Automatic Meeting Transcription - Systems for robust speech recognition in far-field scenarios

Within the scope of several projects and cooperations with industrial partners, we are concerned with the transcription of conversational speech, be it gathered in professional meetings or casual gatherings among friends. Current solutions clearly fall far short of the recognition performance of humans. There are two main reasons for this: First, the signal quality is poor due to environmental influences such as room reverberation. Furthermore, especially in informal get-togethers, people often interrupt each other or parallel conversations develop among the participants, so that the signals of several speakers overlap.

We develop methods that not only transcribe what is said, but also annotate who spoke and when. Here, the number of speakers and the amount of speaker overlap is unknown in advance and time-varying. This annotation task, known as "diarization" in English, essentially involves two subtasks: segmenting the meeting into, possibly overlapping, time periods in which one speaker is active at a time, and correctly identifying the speaker in each segment.

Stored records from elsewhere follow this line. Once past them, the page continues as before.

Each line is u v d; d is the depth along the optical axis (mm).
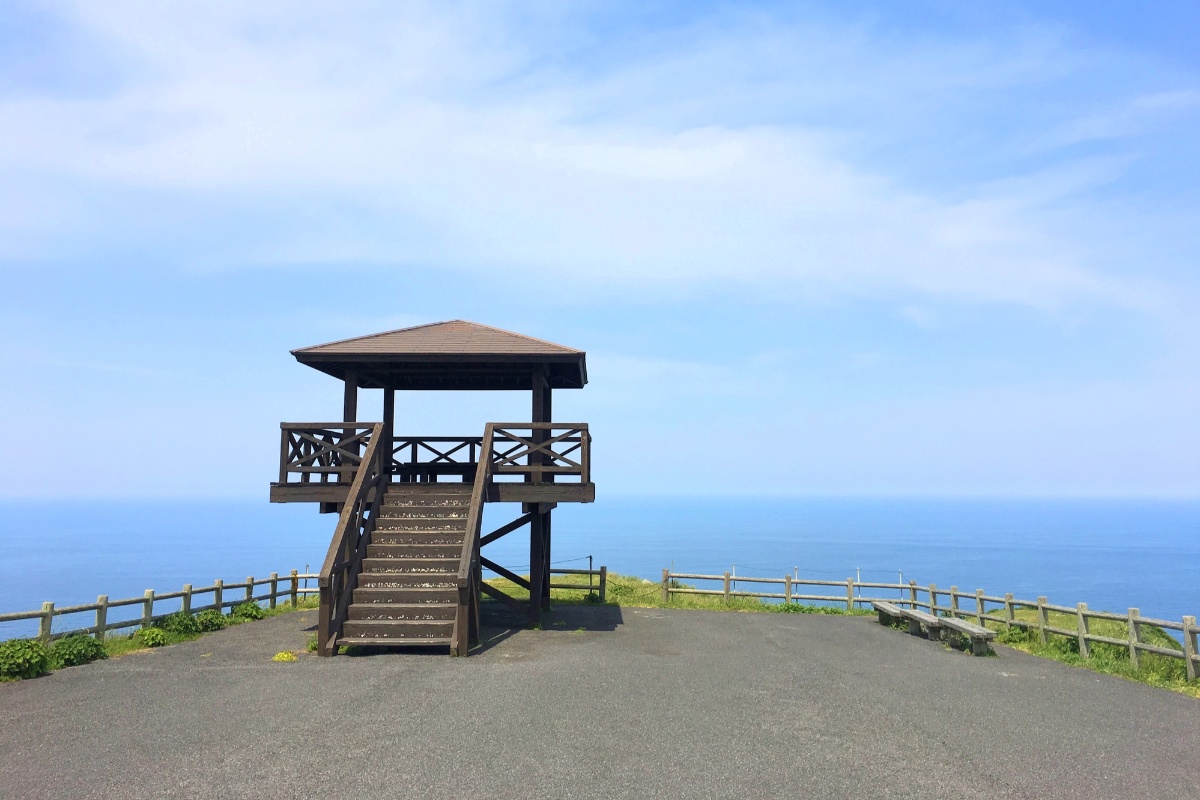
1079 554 192250
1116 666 10602
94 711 7383
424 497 13547
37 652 9133
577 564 142875
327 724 6934
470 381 16766
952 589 15789
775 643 12500
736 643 12367
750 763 6055
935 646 12656
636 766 5918
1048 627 12695
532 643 11781
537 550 13805
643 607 17562
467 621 10656
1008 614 14031
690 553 181750
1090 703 8492
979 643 11766
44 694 8094
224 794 5254
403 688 8391
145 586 131500
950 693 8844
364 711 7398
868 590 66000
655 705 7832
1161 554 195375
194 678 8914
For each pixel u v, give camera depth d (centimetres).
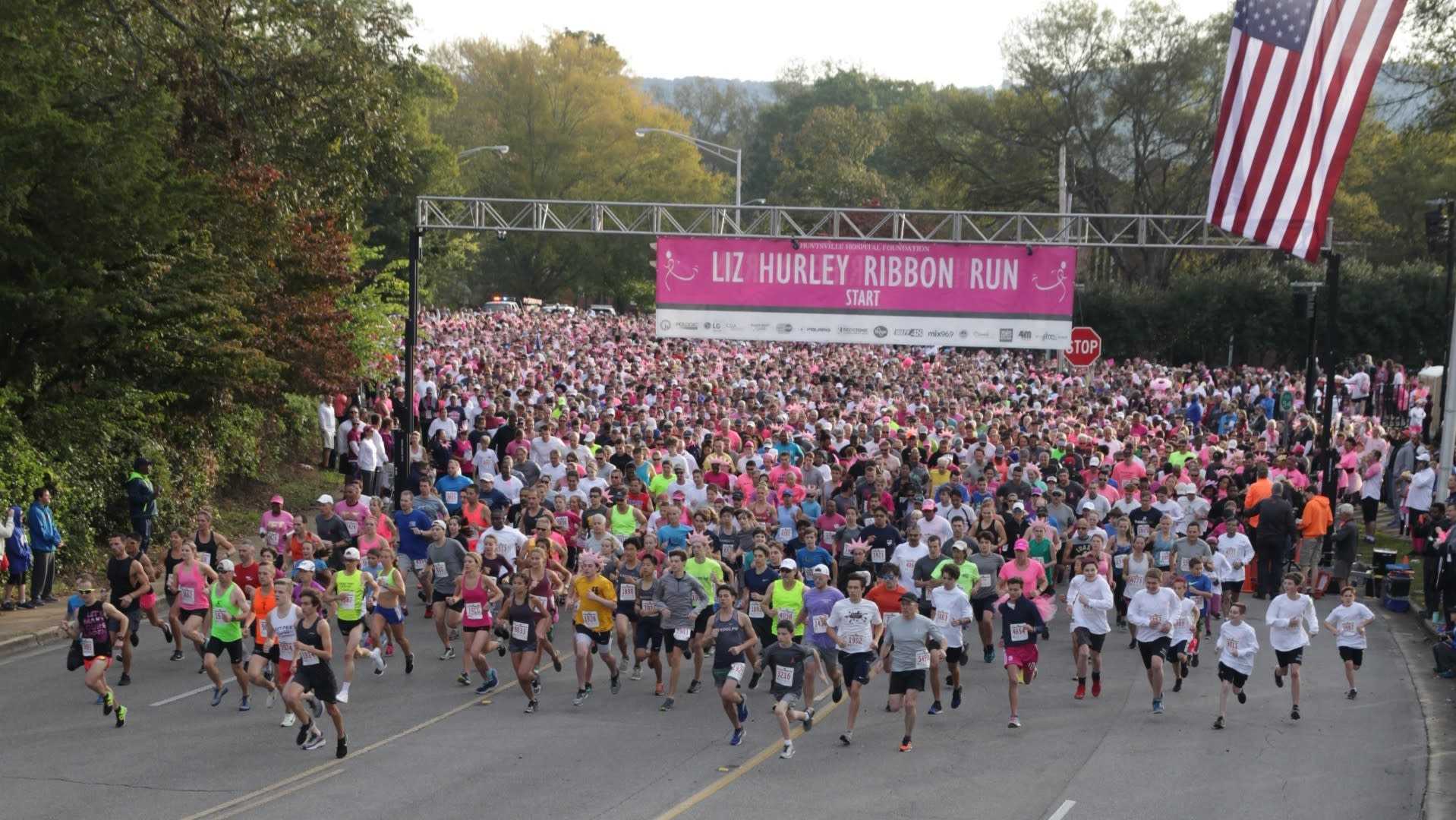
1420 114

While existing systems satisfactorily solve either one or the two subtasks, we are working on a method that provides both good segmentation and correct speaker recognition.

Microphone arrays are used to mitigate signal quality degradation due to room reverberation and other acoustic disturbances. The spatial information gathered by them allows the system to focus on the direction of the target speaker and suppress interference from other room directions. While this was achieved with statistical approaches in the past, nowadays more and more neural network based solutions are used. We integrate both approaches to combine their strengths: The statistical models allow precise acoustic beamforming towards a specific spatial direction, while the neural networks contribute the determination of the spatial direction of the target speaker and the interference.

For the processing of conversational speech, where multiple speakers are active and their speech may overlap, pre-processing steps are needed to detect speech activity and remove speaker overlaps so that robust transcription is subsequently possible. For this purpose, we have developed a method that maps the multi-speaker signals to two output channels in such a way that there is no speaker overlap any more on those channels, regardless of the number of speakers being present in the meeting.